Exercise directions — Take each line from the material below that includes the string "inches" and copy it.

Extracted material —
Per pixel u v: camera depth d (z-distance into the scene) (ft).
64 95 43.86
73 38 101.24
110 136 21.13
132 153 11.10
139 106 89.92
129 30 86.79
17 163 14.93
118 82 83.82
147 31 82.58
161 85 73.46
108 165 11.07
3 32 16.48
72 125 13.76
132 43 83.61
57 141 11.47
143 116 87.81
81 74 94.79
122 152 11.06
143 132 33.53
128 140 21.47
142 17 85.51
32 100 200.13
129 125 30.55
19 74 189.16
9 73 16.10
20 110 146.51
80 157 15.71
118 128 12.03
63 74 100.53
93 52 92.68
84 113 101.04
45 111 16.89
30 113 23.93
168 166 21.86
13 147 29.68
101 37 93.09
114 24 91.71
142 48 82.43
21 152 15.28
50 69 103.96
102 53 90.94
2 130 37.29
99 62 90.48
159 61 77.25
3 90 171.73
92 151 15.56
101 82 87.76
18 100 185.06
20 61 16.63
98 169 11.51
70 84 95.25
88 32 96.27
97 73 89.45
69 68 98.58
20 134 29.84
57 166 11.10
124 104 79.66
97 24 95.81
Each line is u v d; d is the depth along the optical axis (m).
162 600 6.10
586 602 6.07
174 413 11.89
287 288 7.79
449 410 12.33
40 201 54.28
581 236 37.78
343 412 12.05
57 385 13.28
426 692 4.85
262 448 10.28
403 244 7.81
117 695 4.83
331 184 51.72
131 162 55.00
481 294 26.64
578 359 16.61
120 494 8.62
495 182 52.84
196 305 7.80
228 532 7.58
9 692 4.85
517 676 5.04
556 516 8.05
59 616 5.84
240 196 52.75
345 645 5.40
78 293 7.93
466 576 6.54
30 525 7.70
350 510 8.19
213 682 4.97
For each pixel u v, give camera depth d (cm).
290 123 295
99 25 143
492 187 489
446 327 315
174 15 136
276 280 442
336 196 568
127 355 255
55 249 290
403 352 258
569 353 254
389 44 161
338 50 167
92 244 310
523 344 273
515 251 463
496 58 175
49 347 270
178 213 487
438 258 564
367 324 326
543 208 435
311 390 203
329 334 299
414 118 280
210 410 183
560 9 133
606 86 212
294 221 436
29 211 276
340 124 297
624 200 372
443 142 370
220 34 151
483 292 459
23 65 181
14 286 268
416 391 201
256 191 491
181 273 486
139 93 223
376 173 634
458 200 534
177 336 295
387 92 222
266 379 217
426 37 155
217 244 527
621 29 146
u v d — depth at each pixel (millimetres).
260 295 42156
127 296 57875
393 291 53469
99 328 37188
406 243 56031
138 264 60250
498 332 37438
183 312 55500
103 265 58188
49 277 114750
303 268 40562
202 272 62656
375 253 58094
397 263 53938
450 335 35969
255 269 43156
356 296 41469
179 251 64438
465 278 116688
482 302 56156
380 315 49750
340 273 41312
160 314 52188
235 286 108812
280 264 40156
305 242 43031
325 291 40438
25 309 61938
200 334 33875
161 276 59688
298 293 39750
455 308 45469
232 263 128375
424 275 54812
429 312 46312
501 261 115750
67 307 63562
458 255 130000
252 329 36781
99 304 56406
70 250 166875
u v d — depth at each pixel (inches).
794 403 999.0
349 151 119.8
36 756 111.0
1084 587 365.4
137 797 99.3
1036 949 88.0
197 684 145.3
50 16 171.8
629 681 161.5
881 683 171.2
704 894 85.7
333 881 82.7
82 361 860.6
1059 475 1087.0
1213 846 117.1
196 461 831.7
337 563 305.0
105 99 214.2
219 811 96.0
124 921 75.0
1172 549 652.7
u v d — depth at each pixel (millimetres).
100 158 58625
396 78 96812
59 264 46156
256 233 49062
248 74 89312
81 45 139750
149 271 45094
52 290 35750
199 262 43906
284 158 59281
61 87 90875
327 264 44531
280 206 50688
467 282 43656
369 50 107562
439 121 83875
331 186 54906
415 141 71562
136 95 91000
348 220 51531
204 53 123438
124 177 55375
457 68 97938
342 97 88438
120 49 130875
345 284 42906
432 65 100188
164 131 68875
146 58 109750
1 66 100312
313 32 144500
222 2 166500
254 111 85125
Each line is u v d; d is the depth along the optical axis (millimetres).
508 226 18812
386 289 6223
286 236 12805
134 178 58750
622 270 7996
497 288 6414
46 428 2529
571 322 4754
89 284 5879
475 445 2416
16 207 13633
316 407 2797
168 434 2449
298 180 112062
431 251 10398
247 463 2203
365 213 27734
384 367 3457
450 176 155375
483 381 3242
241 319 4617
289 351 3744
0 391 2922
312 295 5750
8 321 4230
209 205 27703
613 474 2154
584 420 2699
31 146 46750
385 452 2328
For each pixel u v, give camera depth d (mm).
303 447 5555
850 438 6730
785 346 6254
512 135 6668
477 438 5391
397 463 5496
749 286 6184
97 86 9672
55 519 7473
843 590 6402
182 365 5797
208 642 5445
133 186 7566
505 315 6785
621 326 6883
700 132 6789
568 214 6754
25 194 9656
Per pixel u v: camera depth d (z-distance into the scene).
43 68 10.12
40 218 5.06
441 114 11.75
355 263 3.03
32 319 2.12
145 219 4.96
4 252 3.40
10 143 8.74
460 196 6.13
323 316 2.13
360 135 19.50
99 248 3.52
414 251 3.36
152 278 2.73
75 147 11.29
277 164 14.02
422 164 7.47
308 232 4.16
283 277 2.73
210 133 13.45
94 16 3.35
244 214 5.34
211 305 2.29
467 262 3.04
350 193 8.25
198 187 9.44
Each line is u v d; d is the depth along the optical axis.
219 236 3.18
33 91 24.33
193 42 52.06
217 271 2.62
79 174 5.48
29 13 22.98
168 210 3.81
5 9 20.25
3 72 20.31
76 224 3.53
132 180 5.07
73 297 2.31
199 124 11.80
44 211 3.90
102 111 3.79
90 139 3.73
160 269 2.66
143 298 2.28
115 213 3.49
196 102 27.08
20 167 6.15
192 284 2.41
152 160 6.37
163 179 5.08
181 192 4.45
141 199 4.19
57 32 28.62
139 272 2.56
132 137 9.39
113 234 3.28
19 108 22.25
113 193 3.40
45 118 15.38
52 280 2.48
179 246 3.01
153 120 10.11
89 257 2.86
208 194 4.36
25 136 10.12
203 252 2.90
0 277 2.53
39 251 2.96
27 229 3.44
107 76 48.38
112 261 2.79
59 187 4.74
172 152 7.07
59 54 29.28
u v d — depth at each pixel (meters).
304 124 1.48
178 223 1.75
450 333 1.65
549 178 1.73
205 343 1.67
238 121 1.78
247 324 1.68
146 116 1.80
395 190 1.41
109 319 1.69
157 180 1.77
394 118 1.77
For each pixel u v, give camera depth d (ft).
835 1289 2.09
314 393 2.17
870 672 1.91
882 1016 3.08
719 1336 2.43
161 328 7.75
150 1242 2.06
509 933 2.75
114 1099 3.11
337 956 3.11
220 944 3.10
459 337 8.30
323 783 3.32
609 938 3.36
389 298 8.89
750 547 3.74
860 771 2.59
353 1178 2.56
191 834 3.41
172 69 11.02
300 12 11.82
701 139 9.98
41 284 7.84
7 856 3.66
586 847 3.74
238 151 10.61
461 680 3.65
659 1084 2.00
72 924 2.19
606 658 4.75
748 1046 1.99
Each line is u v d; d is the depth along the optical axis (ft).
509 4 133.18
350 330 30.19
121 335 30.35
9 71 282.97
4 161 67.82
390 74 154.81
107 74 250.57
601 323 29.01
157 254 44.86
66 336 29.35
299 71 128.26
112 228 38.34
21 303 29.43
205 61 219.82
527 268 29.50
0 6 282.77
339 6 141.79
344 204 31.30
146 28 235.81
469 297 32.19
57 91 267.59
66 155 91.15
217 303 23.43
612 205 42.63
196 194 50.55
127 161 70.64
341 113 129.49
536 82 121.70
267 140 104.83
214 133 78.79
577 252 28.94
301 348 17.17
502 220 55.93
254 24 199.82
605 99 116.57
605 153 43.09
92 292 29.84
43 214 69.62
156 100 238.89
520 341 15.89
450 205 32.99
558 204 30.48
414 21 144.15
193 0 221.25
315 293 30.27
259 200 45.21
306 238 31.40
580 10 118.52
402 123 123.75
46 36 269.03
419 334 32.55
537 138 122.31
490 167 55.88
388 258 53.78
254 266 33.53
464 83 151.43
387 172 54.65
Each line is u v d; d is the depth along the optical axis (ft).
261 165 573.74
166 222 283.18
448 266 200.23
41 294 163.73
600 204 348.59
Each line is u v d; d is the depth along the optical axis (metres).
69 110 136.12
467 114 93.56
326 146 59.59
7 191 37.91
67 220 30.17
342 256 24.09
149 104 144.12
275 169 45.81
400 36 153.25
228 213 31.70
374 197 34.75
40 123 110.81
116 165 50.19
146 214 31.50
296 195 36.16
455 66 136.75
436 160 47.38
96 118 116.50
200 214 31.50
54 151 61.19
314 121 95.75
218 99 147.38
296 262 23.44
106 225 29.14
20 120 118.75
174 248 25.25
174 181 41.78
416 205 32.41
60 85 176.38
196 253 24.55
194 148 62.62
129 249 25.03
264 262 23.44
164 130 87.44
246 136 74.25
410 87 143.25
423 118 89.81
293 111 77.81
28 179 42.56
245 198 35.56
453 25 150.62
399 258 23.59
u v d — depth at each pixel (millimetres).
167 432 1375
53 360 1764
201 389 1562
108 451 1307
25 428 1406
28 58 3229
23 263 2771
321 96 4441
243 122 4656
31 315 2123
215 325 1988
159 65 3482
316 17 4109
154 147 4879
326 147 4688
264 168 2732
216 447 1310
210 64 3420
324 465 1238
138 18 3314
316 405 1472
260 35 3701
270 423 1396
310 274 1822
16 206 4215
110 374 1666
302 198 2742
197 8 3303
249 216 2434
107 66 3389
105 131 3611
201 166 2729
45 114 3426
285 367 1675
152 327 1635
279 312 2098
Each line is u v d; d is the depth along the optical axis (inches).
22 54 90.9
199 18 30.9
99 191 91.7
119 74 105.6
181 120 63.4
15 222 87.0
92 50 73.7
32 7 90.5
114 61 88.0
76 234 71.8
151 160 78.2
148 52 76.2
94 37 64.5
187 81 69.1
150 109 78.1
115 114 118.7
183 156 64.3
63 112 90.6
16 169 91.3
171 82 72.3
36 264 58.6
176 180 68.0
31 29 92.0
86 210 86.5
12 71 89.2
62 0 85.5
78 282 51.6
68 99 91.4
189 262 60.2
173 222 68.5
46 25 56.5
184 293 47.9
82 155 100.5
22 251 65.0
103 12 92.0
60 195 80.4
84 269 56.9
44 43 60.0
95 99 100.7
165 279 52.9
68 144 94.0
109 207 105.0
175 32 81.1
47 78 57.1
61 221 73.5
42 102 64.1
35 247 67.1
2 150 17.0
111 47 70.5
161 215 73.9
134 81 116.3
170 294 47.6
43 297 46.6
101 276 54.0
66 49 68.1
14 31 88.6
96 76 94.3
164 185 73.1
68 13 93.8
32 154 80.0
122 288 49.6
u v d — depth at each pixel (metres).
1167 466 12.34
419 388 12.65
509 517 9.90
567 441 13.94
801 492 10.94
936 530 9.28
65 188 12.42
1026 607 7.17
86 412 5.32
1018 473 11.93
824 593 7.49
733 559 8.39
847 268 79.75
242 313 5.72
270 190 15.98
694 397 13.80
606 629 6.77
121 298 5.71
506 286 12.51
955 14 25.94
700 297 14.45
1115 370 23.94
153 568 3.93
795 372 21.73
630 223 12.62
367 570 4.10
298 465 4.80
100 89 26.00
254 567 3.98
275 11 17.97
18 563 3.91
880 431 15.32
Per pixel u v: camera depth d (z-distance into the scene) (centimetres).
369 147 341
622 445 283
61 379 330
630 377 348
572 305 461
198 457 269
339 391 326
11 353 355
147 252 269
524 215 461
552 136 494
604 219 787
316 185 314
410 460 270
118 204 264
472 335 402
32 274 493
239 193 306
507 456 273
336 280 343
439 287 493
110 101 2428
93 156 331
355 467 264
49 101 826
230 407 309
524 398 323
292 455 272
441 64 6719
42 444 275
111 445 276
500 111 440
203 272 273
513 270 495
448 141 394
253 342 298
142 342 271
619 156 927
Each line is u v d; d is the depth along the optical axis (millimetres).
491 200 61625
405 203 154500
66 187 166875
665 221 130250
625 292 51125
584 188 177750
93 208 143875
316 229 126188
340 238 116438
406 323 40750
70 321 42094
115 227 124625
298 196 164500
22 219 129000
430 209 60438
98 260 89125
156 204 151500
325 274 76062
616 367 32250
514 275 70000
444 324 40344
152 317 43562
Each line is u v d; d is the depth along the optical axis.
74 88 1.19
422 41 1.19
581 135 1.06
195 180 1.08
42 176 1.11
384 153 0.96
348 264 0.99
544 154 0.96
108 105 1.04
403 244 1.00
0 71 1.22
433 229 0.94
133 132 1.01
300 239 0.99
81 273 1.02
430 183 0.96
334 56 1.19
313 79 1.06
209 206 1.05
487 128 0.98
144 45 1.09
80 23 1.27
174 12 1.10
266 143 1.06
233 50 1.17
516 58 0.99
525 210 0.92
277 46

Answer to this problem —
u v d — depth at each pixel (inches).
Each line is u v d; d is the depth along the optical axis (inches).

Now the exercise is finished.